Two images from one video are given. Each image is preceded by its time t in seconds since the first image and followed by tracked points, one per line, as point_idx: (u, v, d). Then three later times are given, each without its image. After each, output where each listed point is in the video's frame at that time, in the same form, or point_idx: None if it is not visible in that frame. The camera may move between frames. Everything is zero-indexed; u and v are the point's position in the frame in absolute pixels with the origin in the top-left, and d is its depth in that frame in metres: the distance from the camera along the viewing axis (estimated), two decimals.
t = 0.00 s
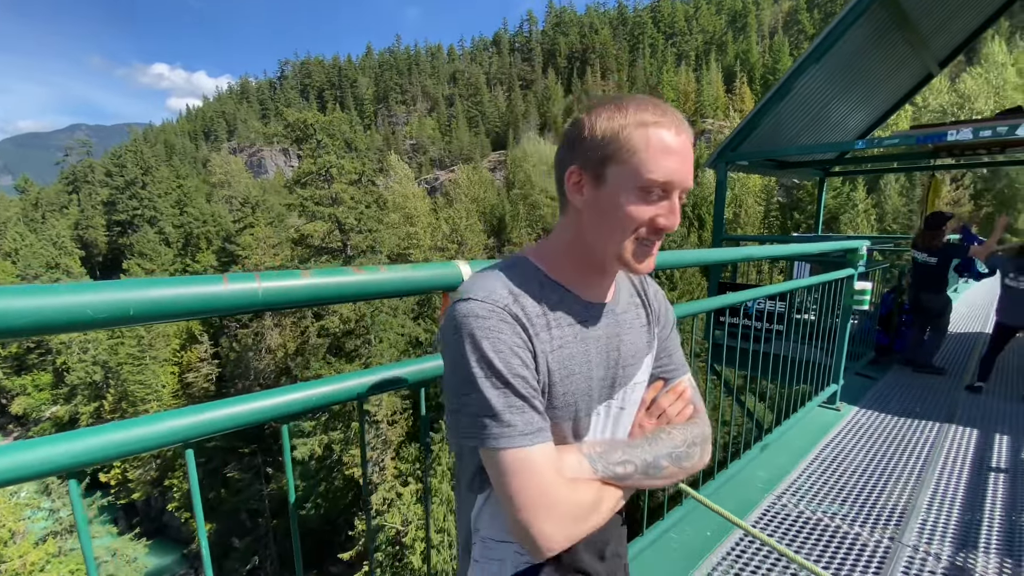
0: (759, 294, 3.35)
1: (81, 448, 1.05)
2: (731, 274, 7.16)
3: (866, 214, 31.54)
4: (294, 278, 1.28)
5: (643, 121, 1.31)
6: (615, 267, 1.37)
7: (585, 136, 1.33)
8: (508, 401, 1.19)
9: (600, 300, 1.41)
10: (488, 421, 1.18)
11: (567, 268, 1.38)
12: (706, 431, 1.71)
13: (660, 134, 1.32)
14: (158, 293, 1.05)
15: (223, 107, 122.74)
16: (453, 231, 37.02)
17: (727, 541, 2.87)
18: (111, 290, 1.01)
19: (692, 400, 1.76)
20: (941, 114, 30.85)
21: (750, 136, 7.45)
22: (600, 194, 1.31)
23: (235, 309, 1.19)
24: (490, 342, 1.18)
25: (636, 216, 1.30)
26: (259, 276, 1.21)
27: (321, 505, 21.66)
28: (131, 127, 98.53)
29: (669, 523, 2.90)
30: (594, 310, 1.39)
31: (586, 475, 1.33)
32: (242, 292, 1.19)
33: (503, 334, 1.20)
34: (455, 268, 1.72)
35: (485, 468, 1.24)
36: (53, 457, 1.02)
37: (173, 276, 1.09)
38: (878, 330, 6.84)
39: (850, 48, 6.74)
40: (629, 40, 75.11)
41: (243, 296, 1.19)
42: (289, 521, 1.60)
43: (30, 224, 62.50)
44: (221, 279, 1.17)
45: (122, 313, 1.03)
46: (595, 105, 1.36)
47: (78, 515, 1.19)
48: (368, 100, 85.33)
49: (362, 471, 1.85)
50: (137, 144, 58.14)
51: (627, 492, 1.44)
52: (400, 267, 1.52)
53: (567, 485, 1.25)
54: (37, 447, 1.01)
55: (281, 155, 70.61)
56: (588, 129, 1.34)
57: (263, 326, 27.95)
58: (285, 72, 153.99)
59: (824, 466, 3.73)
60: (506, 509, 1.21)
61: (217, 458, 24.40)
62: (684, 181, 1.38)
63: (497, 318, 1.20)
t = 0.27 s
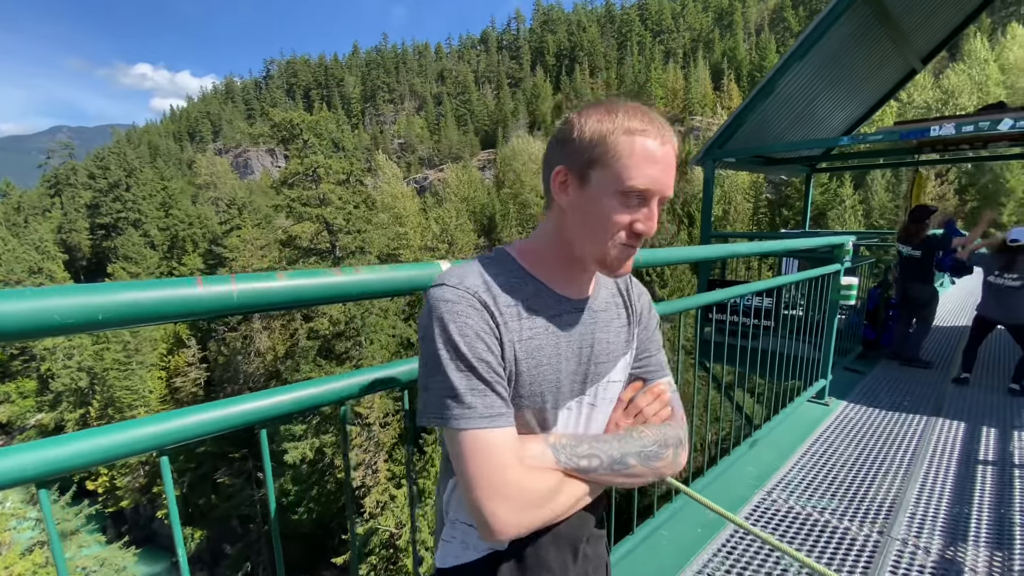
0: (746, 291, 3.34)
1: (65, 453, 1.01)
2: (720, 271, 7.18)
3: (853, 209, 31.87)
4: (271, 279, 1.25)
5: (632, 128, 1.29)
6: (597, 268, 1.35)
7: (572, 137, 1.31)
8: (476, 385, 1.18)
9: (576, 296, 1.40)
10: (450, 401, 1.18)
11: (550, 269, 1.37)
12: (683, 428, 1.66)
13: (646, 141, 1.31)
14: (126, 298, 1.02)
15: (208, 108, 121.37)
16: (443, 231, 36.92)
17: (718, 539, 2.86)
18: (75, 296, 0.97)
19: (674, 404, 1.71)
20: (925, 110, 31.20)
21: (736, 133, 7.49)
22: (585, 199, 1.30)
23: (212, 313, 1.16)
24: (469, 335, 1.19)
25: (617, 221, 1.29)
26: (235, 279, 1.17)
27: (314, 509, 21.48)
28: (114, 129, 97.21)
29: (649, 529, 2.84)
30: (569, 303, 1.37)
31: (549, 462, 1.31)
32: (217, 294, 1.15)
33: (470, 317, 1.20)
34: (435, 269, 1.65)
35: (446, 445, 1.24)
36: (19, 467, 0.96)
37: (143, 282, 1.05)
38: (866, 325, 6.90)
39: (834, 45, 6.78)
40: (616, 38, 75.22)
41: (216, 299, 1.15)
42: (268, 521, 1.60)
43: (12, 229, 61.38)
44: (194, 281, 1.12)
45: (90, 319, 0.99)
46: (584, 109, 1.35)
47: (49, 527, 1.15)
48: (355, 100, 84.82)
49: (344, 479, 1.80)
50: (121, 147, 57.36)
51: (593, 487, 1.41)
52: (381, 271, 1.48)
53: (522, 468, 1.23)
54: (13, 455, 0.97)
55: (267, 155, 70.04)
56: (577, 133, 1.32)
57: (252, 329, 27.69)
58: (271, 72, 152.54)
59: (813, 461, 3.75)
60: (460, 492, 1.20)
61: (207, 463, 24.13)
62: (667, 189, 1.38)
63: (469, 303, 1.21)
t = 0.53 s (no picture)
0: (738, 288, 3.36)
1: (66, 456, 1.03)
2: (716, 269, 7.21)
3: (847, 206, 32.01)
4: (265, 283, 1.29)
5: (558, 112, 1.31)
6: (547, 260, 1.35)
7: (504, 130, 1.33)
8: (425, 390, 1.19)
9: (532, 292, 1.42)
10: (398, 407, 1.18)
11: (501, 267, 1.38)
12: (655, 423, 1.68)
13: (579, 126, 1.33)
14: (114, 302, 1.04)
15: (202, 110, 120.82)
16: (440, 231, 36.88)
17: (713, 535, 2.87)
18: (68, 299, 1.00)
19: (645, 397, 1.72)
20: (918, 107, 31.37)
21: (731, 131, 7.52)
22: (524, 189, 1.31)
23: (212, 315, 1.20)
24: (411, 343, 1.18)
25: (558, 208, 1.31)
26: (227, 283, 1.21)
27: (312, 512, 21.41)
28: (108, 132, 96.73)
29: (644, 526, 2.87)
30: (522, 300, 1.39)
31: (509, 468, 1.32)
32: (209, 297, 1.18)
33: (416, 319, 1.19)
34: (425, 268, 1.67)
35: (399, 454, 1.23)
36: (14, 471, 0.97)
37: (137, 286, 1.09)
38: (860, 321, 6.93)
39: (828, 42, 6.82)
40: (611, 38, 75.35)
41: (209, 302, 1.18)
42: (265, 519, 1.62)
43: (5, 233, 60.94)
44: (189, 286, 1.16)
45: (84, 322, 1.01)
46: (516, 99, 1.36)
47: (46, 534, 1.15)
48: (350, 101, 84.63)
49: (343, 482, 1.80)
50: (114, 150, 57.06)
51: (560, 491, 1.42)
52: (374, 272, 1.52)
53: (480, 476, 1.23)
54: (12, 457, 0.98)
55: (262, 157, 69.86)
56: (505, 122, 1.33)
57: (248, 332, 27.61)
58: (265, 73, 151.99)
59: (809, 456, 3.77)
60: (414, 495, 1.20)
61: (204, 467, 24.01)
62: (607, 170, 1.40)
63: (410, 306, 1.20)
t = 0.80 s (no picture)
0: (737, 288, 3.35)
1: (62, 461, 1.04)
2: (716, 269, 7.23)
3: (848, 204, 32.01)
4: (262, 287, 1.30)
5: (491, 106, 1.28)
6: (494, 259, 1.33)
7: (435, 126, 1.29)
8: (351, 404, 1.17)
9: (482, 298, 1.40)
10: (327, 428, 1.17)
11: (449, 271, 1.36)
12: (619, 430, 1.64)
13: (517, 117, 1.30)
14: (108, 307, 1.05)
15: (202, 111, 120.96)
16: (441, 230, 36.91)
17: (712, 537, 2.86)
18: (67, 304, 1.01)
19: (608, 400, 1.67)
20: (919, 104, 31.38)
21: (731, 130, 7.49)
22: (462, 188, 1.29)
23: (208, 318, 1.21)
24: (339, 361, 1.16)
25: (500, 207, 1.29)
26: (225, 287, 1.22)
27: (315, 513, 21.44)
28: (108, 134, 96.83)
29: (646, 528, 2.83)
30: (469, 307, 1.37)
31: (454, 486, 1.33)
32: (207, 301, 1.19)
33: (343, 331, 1.17)
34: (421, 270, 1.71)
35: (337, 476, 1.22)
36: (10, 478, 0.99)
37: (132, 291, 1.09)
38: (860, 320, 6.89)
39: (827, 40, 6.81)
40: (610, 37, 75.40)
41: (210, 306, 1.20)
42: (265, 522, 1.65)
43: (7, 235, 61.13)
44: (186, 290, 1.18)
45: (81, 328, 1.02)
46: (447, 94, 1.31)
47: (47, 539, 1.17)
48: (350, 102, 84.84)
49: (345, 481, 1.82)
50: (115, 152, 57.23)
51: (514, 507, 1.41)
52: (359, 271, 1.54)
53: (420, 497, 1.23)
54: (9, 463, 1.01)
55: (263, 158, 69.92)
56: (437, 120, 1.30)
57: (249, 333, 27.71)
58: (264, 75, 152.33)
59: (810, 455, 3.79)
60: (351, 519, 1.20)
61: (207, 467, 24.15)
62: (549, 164, 1.39)
63: (335, 321, 1.17)
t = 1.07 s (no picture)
0: (743, 284, 3.34)
1: (61, 456, 1.10)
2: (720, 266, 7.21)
3: (853, 201, 31.92)
4: (268, 280, 1.33)
5: (386, 96, 1.31)
6: (399, 251, 1.34)
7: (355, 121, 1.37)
8: (286, 419, 1.25)
9: (420, 300, 1.40)
10: (269, 434, 1.24)
11: (378, 265, 1.41)
12: (582, 447, 1.56)
13: (421, 102, 1.31)
14: (116, 301, 1.06)
15: (206, 112, 121.26)
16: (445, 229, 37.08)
17: (718, 535, 2.85)
18: (71, 297, 1.02)
19: (574, 412, 1.59)
20: (924, 101, 31.26)
21: (735, 127, 7.46)
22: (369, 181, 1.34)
23: (209, 313, 1.21)
24: (282, 373, 1.24)
25: (397, 196, 1.30)
26: (228, 280, 1.24)
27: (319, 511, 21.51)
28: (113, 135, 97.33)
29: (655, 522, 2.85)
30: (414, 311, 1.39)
31: (392, 499, 1.35)
32: (211, 294, 1.20)
33: (282, 341, 1.25)
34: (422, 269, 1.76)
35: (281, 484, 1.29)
36: (15, 470, 1.05)
37: (130, 285, 1.10)
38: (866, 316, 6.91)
39: (832, 35, 6.77)
40: (614, 35, 75.21)
41: (211, 299, 1.21)
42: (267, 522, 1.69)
43: (14, 236, 61.51)
44: (190, 284, 1.18)
45: (87, 320, 1.03)
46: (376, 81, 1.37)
47: (49, 533, 1.21)
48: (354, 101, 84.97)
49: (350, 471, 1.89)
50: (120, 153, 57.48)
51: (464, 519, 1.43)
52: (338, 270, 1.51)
53: (359, 508, 1.28)
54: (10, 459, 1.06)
55: (268, 158, 70.19)
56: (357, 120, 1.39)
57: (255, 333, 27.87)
58: (268, 75, 152.71)
59: (816, 452, 3.77)
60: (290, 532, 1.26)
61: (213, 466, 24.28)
62: (468, 157, 1.36)
63: (271, 330, 1.25)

^^^^

Could you reproduce, exactly, every line above from the line with "28: (114, 129, 97.21)" to the line with "63: (469, 303, 1.21)", and no other line? Both ends count.

28: (114, 129, 97.21)
29: (649, 529, 2.84)
30: (569, 303, 1.37)
31: (549, 462, 1.31)
32: (217, 294, 1.15)
33: (470, 317, 1.20)
34: (435, 269, 1.65)
35: (446, 445, 1.24)
36: (19, 467, 0.96)
37: (143, 282, 1.05)
38: (866, 325, 6.90)
39: (834, 45, 6.78)
40: (616, 38, 75.22)
41: (216, 299, 1.15)
42: (268, 521, 1.60)
43: (12, 229, 61.38)
44: (194, 281, 1.12)
45: (90, 319, 0.99)
46: (584, 109, 1.35)
47: (49, 527, 1.15)
48: (355, 100, 84.82)
49: (344, 479, 1.80)
50: (121, 147, 57.36)
51: (593, 487, 1.41)
52: (381, 271, 1.48)
53: (522, 468, 1.23)
54: (13, 455, 0.97)
55: (267, 155, 70.04)
56: (577, 133, 1.32)
57: (252, 329, 27.69)
58: (271, 72, 152.54)
59: (813, 461, 3.75)
60: (460, 492, 1.20)
61: (207, 463, 24.13)
62: (667, 189, 1.38)
63: (469, 303, 1.21)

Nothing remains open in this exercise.